Is the North Fork section of Long Island you refer to, along the LIRR Ronkonkoma line that goes to Greenport? I've always suspected either the Greenport line, or the one that goes to Montauk(sorry I can't remember the name of it, I'm tired as f now) would both be interesting to ride on, to their respective eastern ends.


----------



## PVD (Jun 29, 2019)

Greenport is North Fork, Montauk is South Fork. The 2 paths traverse very different types of communities.....


----------



## jis (Jun 30, 2019)

dogbert617 said:


> Is the North Fork section of Long Island you refer to, along the LIRR Ronkonkoma line that goes to Greenport? I've always suspected either the Greenport line, or the one that goes to Montauk(sorry I can't remember the name of it, I'm tired as f now) would both be interesting to ride on, to their respective eastern ends.


The North Fork section to Greenport is indeed the east end of the Main Line to Ronkonkoma. It is diesel infrequent service east of Ronkonkoma. The actual line runs down the middle of the island to Riverhead and then goes onto the North Fork to Greenport. Even on the North Fork it remains close to the South shore of the North Fork. The ride on this line upto Riverhead is pretty mundane straight shot with some nice views of vineyards, and the old Calverton Air Force facility. east of Riverhead it is a more interesting ride with view of the sea and marshlands.

The South Shore Line to Babylon continues as a diesel line beyond Babylon through Speonk onto the Hamptons on the South Fork and ends at Montauk. The eastern end beyond Speonk is an interesting ride through quaint Hamptons villages.

There is a third line that enters Suffolk County, and that is the North Shore Line to Port Jefferson. This line is an interesting twisty turny line through what used to be terminal moraine of Ice Age Glaciers, east of Huntington (more so east of Greenlawn). From Northport onward it is within a mile or two of the North Shore of Long Island skirting the Long Island Sound.

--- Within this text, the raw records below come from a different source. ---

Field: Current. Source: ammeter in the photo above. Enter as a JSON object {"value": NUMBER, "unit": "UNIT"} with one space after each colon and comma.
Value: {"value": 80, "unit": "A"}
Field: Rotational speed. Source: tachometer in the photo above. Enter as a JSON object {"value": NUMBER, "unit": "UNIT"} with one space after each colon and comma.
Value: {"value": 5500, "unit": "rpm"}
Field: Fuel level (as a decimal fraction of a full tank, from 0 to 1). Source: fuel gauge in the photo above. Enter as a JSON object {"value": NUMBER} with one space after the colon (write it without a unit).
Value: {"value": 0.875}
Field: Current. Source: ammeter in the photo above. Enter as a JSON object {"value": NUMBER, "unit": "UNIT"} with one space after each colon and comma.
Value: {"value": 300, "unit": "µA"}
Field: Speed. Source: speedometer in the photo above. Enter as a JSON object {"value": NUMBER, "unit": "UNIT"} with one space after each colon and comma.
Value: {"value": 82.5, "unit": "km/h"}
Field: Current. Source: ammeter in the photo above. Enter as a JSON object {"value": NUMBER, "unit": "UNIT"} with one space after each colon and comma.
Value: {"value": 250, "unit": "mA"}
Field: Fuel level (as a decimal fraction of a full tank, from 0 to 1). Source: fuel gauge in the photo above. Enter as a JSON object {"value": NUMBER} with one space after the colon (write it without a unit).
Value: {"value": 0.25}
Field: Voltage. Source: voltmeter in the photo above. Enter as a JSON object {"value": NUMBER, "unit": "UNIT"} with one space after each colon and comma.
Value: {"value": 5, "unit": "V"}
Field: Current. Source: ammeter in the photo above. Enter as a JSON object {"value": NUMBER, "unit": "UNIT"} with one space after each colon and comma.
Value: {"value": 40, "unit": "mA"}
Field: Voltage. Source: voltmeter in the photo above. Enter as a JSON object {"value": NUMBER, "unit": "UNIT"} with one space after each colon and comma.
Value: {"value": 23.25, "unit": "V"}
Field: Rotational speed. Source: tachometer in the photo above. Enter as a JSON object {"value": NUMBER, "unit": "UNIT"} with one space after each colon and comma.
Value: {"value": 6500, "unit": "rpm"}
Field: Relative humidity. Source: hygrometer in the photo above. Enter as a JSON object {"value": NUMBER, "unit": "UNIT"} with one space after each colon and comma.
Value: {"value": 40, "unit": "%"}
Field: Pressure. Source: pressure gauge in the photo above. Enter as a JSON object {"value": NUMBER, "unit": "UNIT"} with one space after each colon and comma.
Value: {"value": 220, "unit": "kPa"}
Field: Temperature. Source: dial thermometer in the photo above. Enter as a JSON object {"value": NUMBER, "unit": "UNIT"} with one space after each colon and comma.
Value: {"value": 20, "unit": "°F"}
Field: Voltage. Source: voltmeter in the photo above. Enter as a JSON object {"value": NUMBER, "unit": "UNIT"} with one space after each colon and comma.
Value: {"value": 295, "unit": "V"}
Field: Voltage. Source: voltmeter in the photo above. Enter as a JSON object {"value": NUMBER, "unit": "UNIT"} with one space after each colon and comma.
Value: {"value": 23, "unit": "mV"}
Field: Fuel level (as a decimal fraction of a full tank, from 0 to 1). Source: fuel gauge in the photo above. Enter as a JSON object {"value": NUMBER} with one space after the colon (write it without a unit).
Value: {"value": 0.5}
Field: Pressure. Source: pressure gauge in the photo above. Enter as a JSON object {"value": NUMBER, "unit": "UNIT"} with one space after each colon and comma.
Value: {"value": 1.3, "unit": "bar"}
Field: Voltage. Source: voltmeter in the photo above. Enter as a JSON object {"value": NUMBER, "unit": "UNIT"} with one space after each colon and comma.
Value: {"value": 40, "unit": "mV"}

There are two other LIRR Lines that get to the North Shore, but both in Nassau County. They are the Port Washington Line and the Oyster Bay Line, both interesting rides near their end, again due to the hilly contours ending near the North Shore.


----------



## AFS1970 (Jul 27, 2019)

Other than some quick trips in Nassau County I haven't been on the LIRR in a while. I had a big misadventure at Stony Brook a few years back when I realized I took the wrong train line out to where I was going and the hotel shuttle would not come get me. After calling friends for a ride, I found out the hotel shuttle was running to and from the SUNY campus all weekend for the event I was at and I could have just walked over the hill and picked it up.


----------



## jis (Jul 27, 2019)

Stony Brook had the campus shuttle come by the station back in my days there. On weekends it was less frequent, but it was still there. These days there is a hotel on campus (which was not there back then) which is not really that far from the station, walking distance wise, provided you know which way to walk. Back then I used to routinely walk from/to the station to/from what was then call Stage XII Quad (now called Eleanor Roosevelt Quad), not that long a walk either. Stage XII was where I lived for the five years that I went to school at Stony Brook.


----------



## PVD (Jul 27, 2019)

The Educational and Cultural Trust Fund of my trade bought a run down summer resort motel on the LI Sound in Cutchogue, gut renovated it and added a conference and educational building. We use it for critical thinking courses, and other educational sessions coupled with r&r. Replaced a property we used to have in Southampton that we sold, part of that land is now the Sebonack Golf Course. There is a LIRR stop in town, but I've always driven so I can stop at vineyards on the way home. Near where Leo Szilard met with Einstein in 1939 to pen the famous letter to FDR. Einstein in shorts, sandals, and a tee shirt, walking on the beach or on his small boat (the ***** confiscated the large one he had in Europe) is a side of him we often don't think about.


----------



## jis (Jul 27, 2019)

Southampton of course has a station on the Montauk Line, but Cutchogue, on the Greenport Line lost its station sometime in the '60s. The closest station is Mattituck with a 1.5 car length high platform, I suppose. The other one, Peconic, closed in 1970.


----------



## PVD (Jul 27, 2019)

Often go to eat at a bistro on "Depot Ln" since it runs up to Duck Pond where we are, on the Sound


----------